Right, and that is formally (if not practically) different from "early child communion." In the latter, as practiced by many CREC churches, the child does appear before the elders to "give a credible profession of faith." In the former, in some circles, the child begins receiving the elements at the (Federally represented) father's discretion. But it has been a while since i have read up on the matter.


----------



## danmpem (Jan 2, 2008)

Neogillist said:


> Ironically, many Calvinistic Baptists churches today that have 'open communions' practice it indirectly.

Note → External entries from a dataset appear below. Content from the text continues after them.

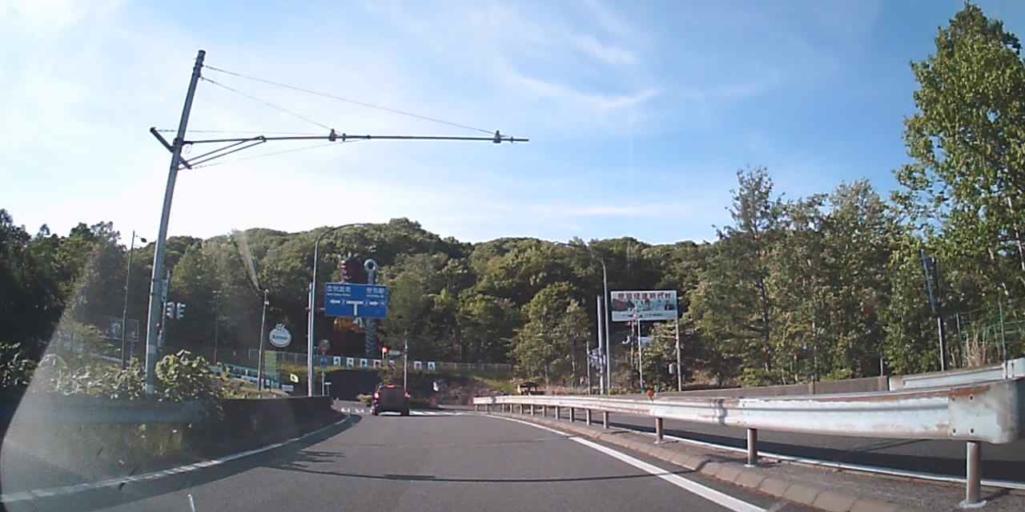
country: JP
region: Hokkaido
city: Shiraoi
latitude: 42.4648
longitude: 141.1738
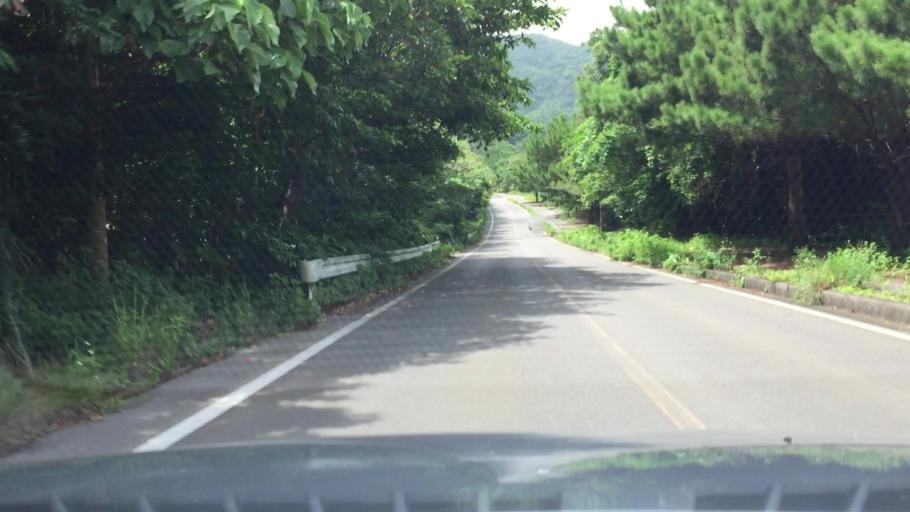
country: JP
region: Okinawa
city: Ishigaki
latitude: 24.4278
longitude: 124.2107
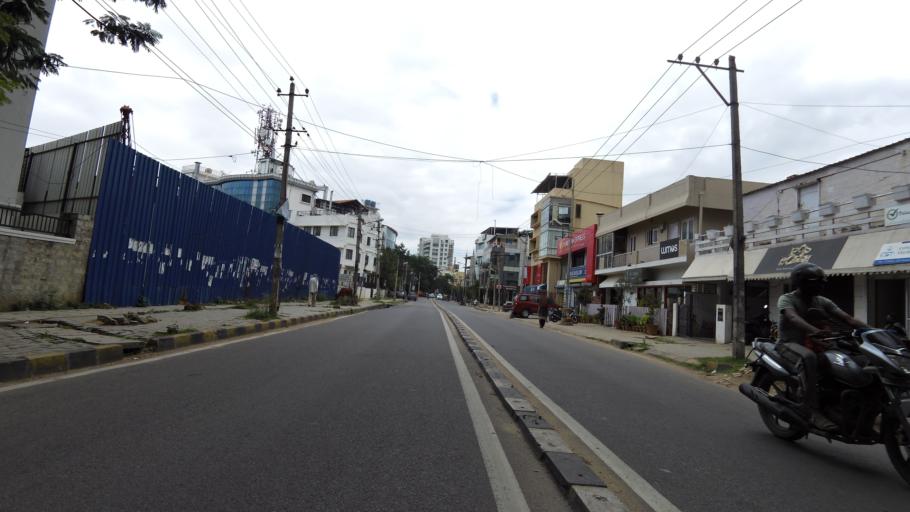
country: IN
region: Karnataka
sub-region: Bangalore Urban
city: Bangalore
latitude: 12.9682
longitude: 77.6363
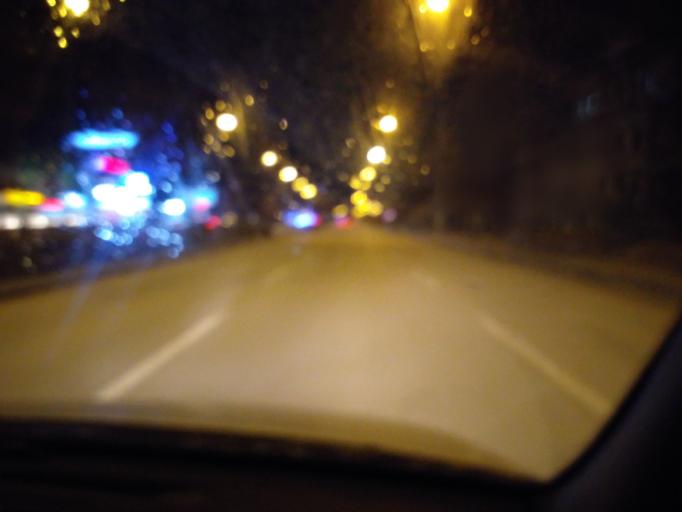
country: TR
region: Ankara
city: Batikent
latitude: 39.8834
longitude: 32.7137
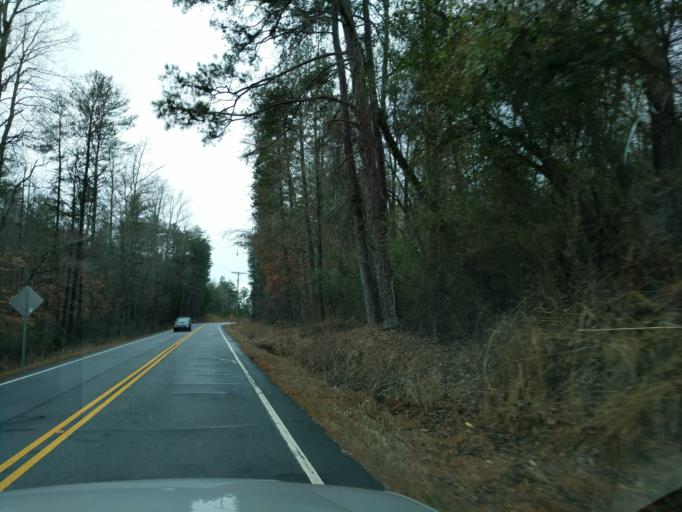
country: US
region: South Carolina
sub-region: Oconee County
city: Walhalla
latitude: 34.8123
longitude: -83.0493
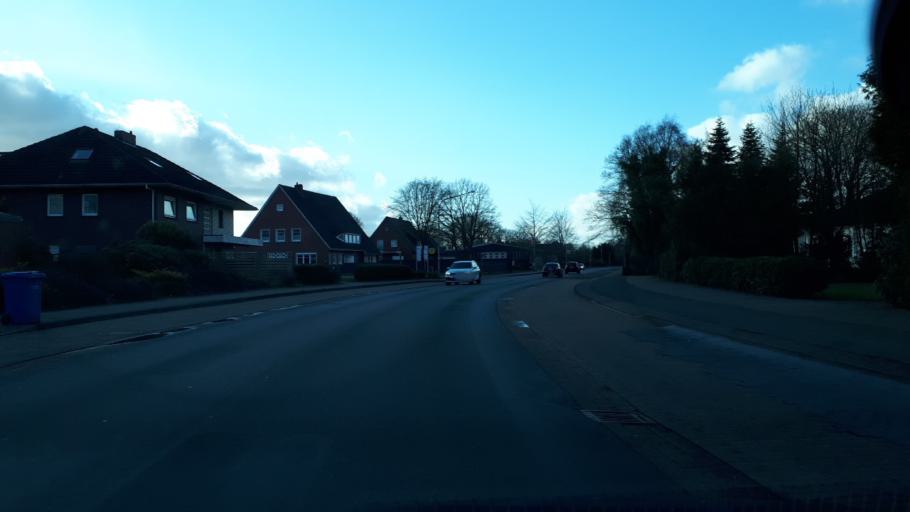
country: DE
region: Lower Saxony
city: Molbergen
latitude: 52.8593
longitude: 7.9156
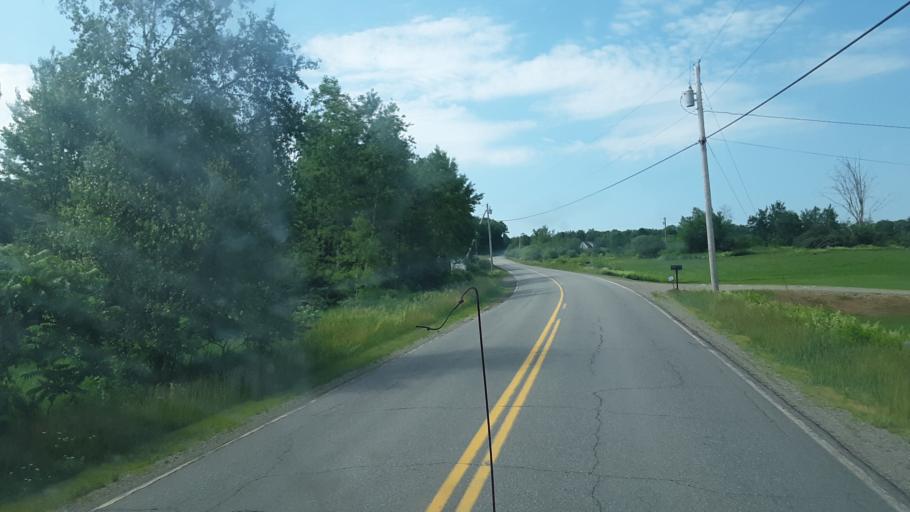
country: US
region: Maine
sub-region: Waldo County
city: Frankfort
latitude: 44.5932
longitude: -68.9435
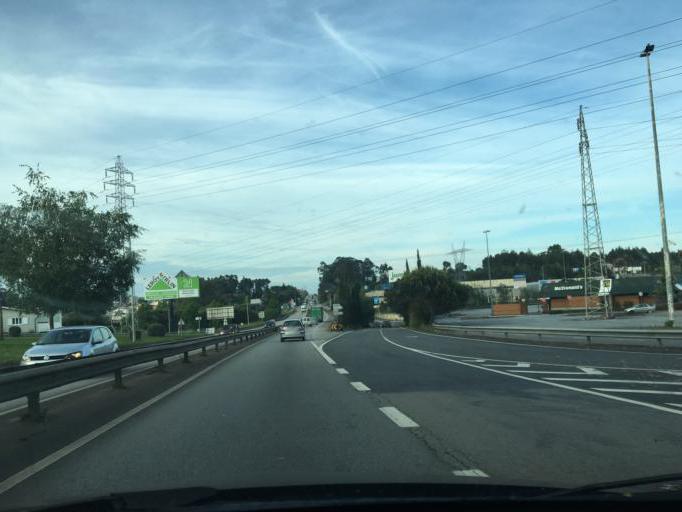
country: PT
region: Porto
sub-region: Maia
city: Maia
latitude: 41.2498
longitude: -8.6181
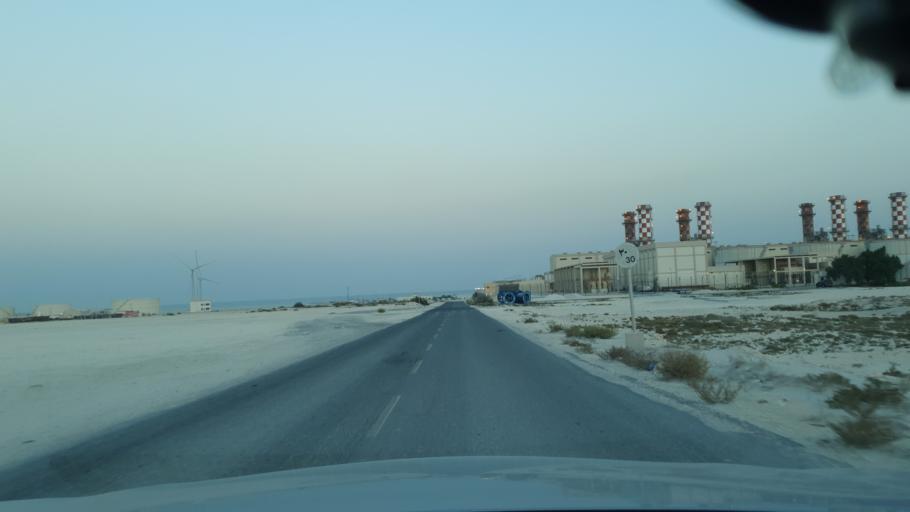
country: BH
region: Central Governorate
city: Dar Kulayb
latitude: 25.9740
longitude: 50.6037
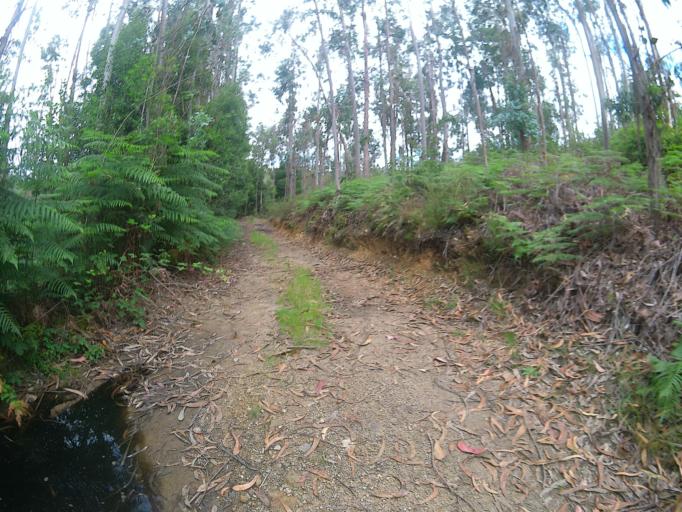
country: PT
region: Aveiro
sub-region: Albergaria-A-Velha
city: Branca
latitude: 40.7695
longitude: -8.4353
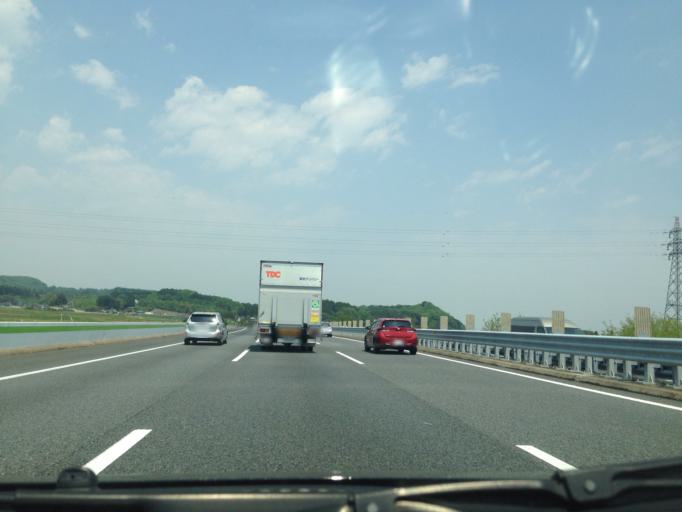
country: JP
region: Tochigi
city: Kanuma
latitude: 36.4842
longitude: 139.7351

The church I attend does this. But I wonder, what is the difference between this and a church which the pastor/eldar/deacon who serves communion just gives it to everyone (or at least makes it available for anyone to take)? My church does the former in the evening service and the latter in the morning.


----------



## Marcus (Jan 2, 2008)

AV1611 said:


> Where are the errors in this?



You may find Spurgeon's sermon "Fencing the Table" helpful.


----------



## Gloria (Jan 2, 2008)

Marcus said:


> AV1611 said:
> 
> 
> > Where are the errors in this?
> ...



Yeah...my pastor "fences" the table.


----------



## Marcus (Jan 3, 2008)

Gloria said:


> Marcus said:
> 
> 
> > AV1611 said:
> ...



I'm curious about your response. Are you serious/approving? Or do I detect sarcasm?


----------